[Dataset records Boundary: Start]

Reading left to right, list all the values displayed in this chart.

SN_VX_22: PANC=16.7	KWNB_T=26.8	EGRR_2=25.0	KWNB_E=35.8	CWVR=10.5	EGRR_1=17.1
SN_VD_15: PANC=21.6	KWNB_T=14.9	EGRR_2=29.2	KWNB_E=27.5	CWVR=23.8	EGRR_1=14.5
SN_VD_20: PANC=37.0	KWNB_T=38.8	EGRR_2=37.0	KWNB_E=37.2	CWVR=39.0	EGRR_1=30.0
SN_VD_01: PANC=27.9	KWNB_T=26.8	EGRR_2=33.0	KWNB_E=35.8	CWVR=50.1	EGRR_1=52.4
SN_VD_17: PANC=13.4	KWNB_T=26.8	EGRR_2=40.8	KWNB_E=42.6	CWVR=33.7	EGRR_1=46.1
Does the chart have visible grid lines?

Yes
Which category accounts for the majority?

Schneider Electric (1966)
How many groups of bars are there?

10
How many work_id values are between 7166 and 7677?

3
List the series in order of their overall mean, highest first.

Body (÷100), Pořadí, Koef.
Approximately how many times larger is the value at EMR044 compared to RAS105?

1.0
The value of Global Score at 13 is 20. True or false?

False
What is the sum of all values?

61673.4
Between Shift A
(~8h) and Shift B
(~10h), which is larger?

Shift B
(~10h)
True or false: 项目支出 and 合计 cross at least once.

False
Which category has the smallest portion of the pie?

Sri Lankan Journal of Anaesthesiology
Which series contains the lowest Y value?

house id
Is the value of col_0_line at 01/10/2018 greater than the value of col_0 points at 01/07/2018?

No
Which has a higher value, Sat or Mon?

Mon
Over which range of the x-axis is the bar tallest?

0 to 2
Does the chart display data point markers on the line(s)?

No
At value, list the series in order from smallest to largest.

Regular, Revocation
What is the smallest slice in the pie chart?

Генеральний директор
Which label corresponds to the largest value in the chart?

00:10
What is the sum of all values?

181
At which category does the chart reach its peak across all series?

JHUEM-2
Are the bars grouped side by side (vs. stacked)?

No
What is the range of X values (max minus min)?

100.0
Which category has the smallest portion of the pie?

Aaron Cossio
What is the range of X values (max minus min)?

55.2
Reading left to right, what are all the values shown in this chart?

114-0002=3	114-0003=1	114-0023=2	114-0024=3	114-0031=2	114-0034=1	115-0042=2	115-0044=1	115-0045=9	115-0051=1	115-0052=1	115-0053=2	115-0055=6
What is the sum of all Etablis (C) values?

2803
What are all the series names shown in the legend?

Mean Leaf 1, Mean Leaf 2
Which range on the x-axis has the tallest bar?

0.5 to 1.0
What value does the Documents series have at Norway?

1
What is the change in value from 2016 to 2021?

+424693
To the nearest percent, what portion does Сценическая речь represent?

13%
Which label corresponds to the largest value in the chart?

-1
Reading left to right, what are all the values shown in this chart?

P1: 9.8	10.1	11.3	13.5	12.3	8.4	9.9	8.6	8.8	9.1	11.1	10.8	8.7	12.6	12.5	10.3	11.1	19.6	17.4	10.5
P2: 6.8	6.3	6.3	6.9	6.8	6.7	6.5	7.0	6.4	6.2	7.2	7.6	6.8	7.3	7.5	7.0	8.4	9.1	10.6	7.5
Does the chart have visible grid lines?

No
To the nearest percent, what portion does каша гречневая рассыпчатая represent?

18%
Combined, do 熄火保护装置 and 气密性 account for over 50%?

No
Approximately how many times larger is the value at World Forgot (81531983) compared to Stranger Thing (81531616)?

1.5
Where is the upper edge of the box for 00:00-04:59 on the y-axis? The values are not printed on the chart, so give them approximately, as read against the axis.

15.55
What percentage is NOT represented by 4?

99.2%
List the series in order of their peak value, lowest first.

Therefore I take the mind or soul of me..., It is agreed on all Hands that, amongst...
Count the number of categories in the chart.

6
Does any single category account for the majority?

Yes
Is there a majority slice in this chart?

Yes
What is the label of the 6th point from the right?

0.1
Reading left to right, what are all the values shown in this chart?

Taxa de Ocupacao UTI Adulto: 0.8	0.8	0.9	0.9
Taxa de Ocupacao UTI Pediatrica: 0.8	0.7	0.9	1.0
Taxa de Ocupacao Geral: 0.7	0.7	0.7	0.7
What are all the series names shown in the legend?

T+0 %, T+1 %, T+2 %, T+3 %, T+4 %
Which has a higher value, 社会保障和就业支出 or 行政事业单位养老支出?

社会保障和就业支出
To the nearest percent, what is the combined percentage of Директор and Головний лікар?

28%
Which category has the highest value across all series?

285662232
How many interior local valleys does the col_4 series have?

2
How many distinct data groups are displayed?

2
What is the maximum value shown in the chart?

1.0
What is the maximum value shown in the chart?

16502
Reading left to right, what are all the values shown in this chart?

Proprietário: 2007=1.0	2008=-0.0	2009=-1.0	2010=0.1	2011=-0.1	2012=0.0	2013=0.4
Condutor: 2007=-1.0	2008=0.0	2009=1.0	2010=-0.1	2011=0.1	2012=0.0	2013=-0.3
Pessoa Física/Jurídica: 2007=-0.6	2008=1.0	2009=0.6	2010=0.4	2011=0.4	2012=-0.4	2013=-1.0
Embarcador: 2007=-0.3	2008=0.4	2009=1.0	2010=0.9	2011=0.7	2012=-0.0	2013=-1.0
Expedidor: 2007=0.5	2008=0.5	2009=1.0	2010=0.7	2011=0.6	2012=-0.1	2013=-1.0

[Dataset records Boundary: End]

■ What the task asks ■
Convert the records from the line with "Therefore I take" up to and including the line with "Is there a majority slice in this chart?" into a Markdown table with the columns Row and Text, numbering each line and leaving out blank lines.

■ Finished task ■
| Row | Text |
|---|---|
| 1 | Therefore I take the mind or soul of me..., It is agreed on all Hands that, amongst... |
| 2 | Count the number of categories in the chart. |
| 3 | 6 |
| 4 | Does any single category account for the majority? |
| 5 | Yes |
| 6 | Is there a majority slice in this chart? |